Folder containing merge CSV files (with Done column)

RDF_DIR

Path to RDF directory

--meta_config

Path to meta configuration file

--query_output

Folder where fix queries will be saved

Example#

uv run python -m oc_meta.run.merge.check_merged_brs_results \
  groups/ \
  /data/rdf \
  --meta_config meta_config.yaml \
  --query_output fix_queries/

What gets checked#

For each row marked as Done=True in the CSV files:

RDF files:

  • Surviving entity exists

  • Merged entities are deleted

  • Entity constraints are valid (types, identifiers, required properties)

Provenance:

  • Correct number of snapshots

  • Sequential snapshot numbering

  • Generation and invalidation timestamps

  • Derivation chain (prov:wasDerivedFrom)

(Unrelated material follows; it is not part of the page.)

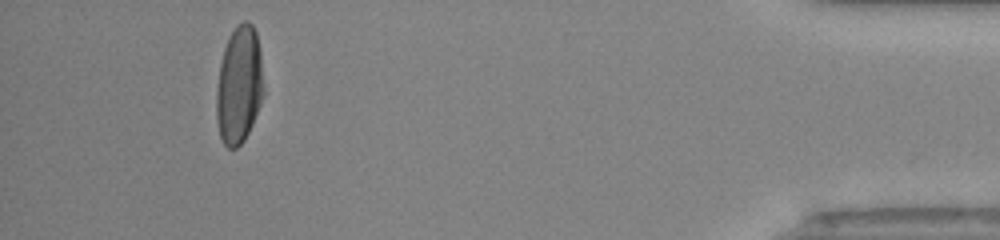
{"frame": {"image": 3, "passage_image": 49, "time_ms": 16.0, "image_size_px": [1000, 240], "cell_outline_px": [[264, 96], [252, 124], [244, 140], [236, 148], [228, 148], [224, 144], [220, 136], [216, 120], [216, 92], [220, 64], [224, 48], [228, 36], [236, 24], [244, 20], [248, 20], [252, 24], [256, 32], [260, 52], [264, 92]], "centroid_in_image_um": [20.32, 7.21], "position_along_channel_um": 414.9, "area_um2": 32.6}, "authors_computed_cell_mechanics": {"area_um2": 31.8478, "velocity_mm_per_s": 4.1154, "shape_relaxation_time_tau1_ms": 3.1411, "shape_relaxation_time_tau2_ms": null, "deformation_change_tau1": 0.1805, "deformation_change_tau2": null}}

  • Merge snapshots derived from multiple sources

Triplestore (SPARQL):

  • Surviving entity exists

  • Merged entities don’t exist

  • No references to merged entities remain

Entity-specific constraints#

BR (bibliographic resources):

  • Must be fabio:Expression

  • At most two types

  • At least one identifier

  • At most one title, partOf, publication date, sequence identifier

RA (responsible agents):

  • Must be foaf:Agent

  • Exactly one type

  • At least one identifier

  • At least one name property (name, givenName, or familyName)

ID (identifiers):

  • Must be datacite:Identifier

  • Exactly one usesIdentifierScheme

  • Exactly one hasLiteralValue

Fix queries#

When issues are found with merged entities that still exist or are still referenced, the script generates SPARQL UPDATE queries in the output folder:

fix_queries/
├── update_12345.sparql
├── update_12346.sparql
└── ...

Each query deletes the merged entity’s triples and redirects references to the surviving entity.

Parallel processing#

The scripts use multiprocessing to check entities in parallel. They group entities by file to minimize file I/O (each RDF file is opened once for all entities it contains).